What is expected | Locate each line in the material that contains the string "AMERICA" and copy those lines out. Case counts.

Records to use |
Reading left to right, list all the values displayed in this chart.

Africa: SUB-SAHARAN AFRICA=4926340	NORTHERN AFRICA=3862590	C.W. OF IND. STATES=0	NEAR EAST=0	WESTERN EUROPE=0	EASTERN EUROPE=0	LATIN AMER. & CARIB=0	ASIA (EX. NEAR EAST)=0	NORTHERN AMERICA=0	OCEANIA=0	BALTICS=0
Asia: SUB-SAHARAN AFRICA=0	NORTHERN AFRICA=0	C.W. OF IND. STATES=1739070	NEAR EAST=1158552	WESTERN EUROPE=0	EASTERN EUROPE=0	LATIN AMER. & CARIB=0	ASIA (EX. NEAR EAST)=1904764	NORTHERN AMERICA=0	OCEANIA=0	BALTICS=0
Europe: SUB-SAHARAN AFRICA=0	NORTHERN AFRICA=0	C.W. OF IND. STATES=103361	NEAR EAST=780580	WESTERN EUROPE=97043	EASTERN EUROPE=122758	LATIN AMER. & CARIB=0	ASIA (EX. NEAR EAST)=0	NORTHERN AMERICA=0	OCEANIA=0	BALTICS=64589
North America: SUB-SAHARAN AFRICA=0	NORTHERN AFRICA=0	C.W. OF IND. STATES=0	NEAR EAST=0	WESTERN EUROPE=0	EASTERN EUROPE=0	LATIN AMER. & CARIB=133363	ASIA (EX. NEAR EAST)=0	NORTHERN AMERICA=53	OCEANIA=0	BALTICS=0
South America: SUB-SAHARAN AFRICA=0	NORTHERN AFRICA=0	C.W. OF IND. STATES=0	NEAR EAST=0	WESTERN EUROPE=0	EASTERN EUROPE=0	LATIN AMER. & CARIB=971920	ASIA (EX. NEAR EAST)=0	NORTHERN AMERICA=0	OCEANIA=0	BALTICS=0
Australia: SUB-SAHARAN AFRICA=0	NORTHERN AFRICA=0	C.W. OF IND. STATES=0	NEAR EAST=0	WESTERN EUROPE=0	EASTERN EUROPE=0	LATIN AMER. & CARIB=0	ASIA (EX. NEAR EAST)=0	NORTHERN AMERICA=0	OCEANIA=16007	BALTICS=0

Expected output |
Africa: SUB-SAHARAN AFRICA=4926340	NORTHERN AFRICA=3862590	C.W. OF IND. STATES=0	NEAR EAST=0	WESTERN EUROPE=0	EASTERN EUROPE=0	LATIN AMER. & CARIB=0	ASIA (EX. NEAR EAST)=0	NORTHERN AMERICA=0	OCEANIA=0	BALTICS=0
Asia: SUB-SAHARAN AFRICA=0	NORTHERN AFRICA=0	C.W. OF IND. STATES=1739070	NEAR EAST=1158552	WESTERN EUROPE=0	EASTERN EUROPE=0	LATIN AMER. & CARIB=0	ASIA (EX. NEAR EAST)=1904764	NORTHERN AMERICA=0	OCEANIA=0	BALTICS=0
Europe: SUB-SAHARAN AFRICA=0	NORTHERN AFRICA=0	C.W. OF IND. STATES=103361	NEAR EAST=780580	WESTERN EUROPE=97043	EASTERN EUROPE=122758	LATIN AMER. & CARIB=0	ASIA (EX. NEAR EAST)=0	NORTHERN AMERICA=0	OCEANIA=0	BALTICS=64589
North America: SUB-SAHARAN AFRICA=0	NORTHERN AFRICA=0	C.W. OF IND. STATES=0	NEAR EAST=0	WESTERN EUROPE=0	EASTERN EUROPE=0	LATIN AMER. & CARIB=133363	ASIA (EX. NEAR EAST)=0	NORTHERN AMERICA=53	OCEANIA=0	BALTICS=0
South America: SUB-SAHARAN AFRICA=0	NORTHERN AFRICA=0	C.W. OF IND. STATES=0	NEAR EAST=0	WESTERN EUROPE=0	EASTERN EUROPE=0	LATIN AMER. & CARIB=971920	ASIA (EX. NEAR EAST)=0	NORTHERN AMERICA=0	OCEANIA=0	BALTICS=0
Australia: SUB-SAHARAN AFRICA=0	NORTHERN AFRICA=0	C.W. OF IND. STATES=0	NEAR EAST=0	WESTERN EUROPE=0	EASTERN EUROPE=0	LATIN AMER. & CARIB=0	ASIA (EX. NEAR EAST)=0	NORTHERN AMERICA=0	OCEANIA=16007	BALTICS=0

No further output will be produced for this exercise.